Tesla plans to survey its shareholders regarding a potential investment in xAI, following a report from the WSJ that SpaceX intends to allocate $2 billion to the startup. Musk stated that any decision to back the startup ultimately isn’t his to make, and that Tesla's board and backers would need to green-light such a decision. Musk said "We will have a shareholder vote on the matter" in response to a post on X.
Bitcoin surged to an all-time high of $122,000 as investor confidence grew following its exit from a tight trading range. This change indicates a developing view of Bitcoin as a macro hedge and a fundamentally limited store of value. The true challenge for Bitcoin lies at $125,000, with the upward trend being propelled by robust demand from exchange-traded funds.

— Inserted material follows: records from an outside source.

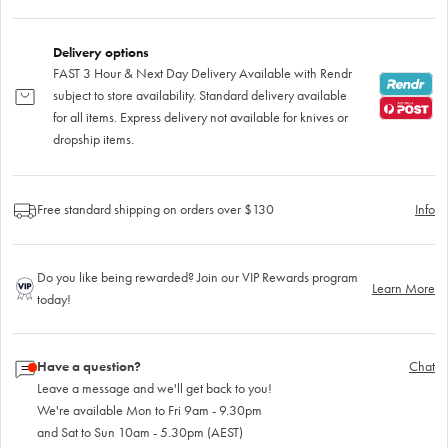
Delivery options
FAST 3 Hour & Next Day Delivery Available with Rendr
subject to store availability. Standard delivery available
for all items. Express delivery not available for knives or
dropship items.
Free standard shipping on orders over $130
Info
Do you like being rewarded? Join our VIP Rewards program
Learn More
today!
Have a question?
Chat
Leave a message and we'll get back to you!
We're available Mon to Fri 9am - 9.30pm
and Sat to Sun 10am - 5.30pm (AEST)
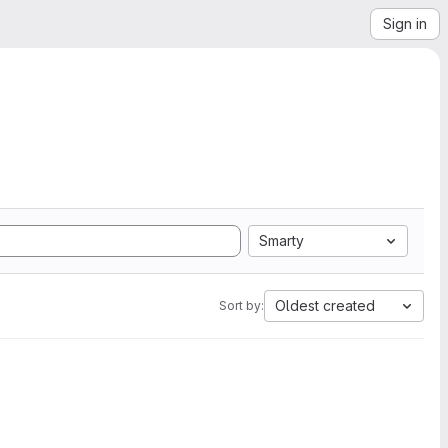
Sign in
Smarty
Oldest created
Sort by:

Bank of England Governor Andrew Bailey has cautioned the largest banks globally about the risks of issuing their own stablecoins.
Bailey expressed a preference for banks to provide digital representations of conventional currency, referred to as tokenized deposits, instead of stablecoins.
His apprehensions regarding stablecoins stem from the potential they have to withdraw money from the banking system, consequently reducing the funds available for lending.
In mainland China, cryptocurrencies remain banned. But stablecoins, or digital tokens pegged to traditional currencies, are starting to draw interest from local policymakers. As Hong Kong prepares to implement its stablecoin licensing rules on August 1, it is positioning itself as a test bed for what could become one of the most significant steps in creating a digital renminbi that circulates offshore.
A viable renminbi stablecoin, especially one issued offshore through regulated Hong Kong entities, has the potential to disrupt this entrenched dependence on the dollar. Counterparties anywhere could trade a digital token that represents a claim on renminbi, yet the underlying currency itself would remain in China, safeguarding Beijing’s capital controls.
Two Chinese groups stand to benefit most from such a shift. Ecommerce group JD.com and fintech Ant Group, lobbying to issue renminbi pegged stablecoins, stand to gain new revenue streams in transaction fees, reserve yield and settlement services.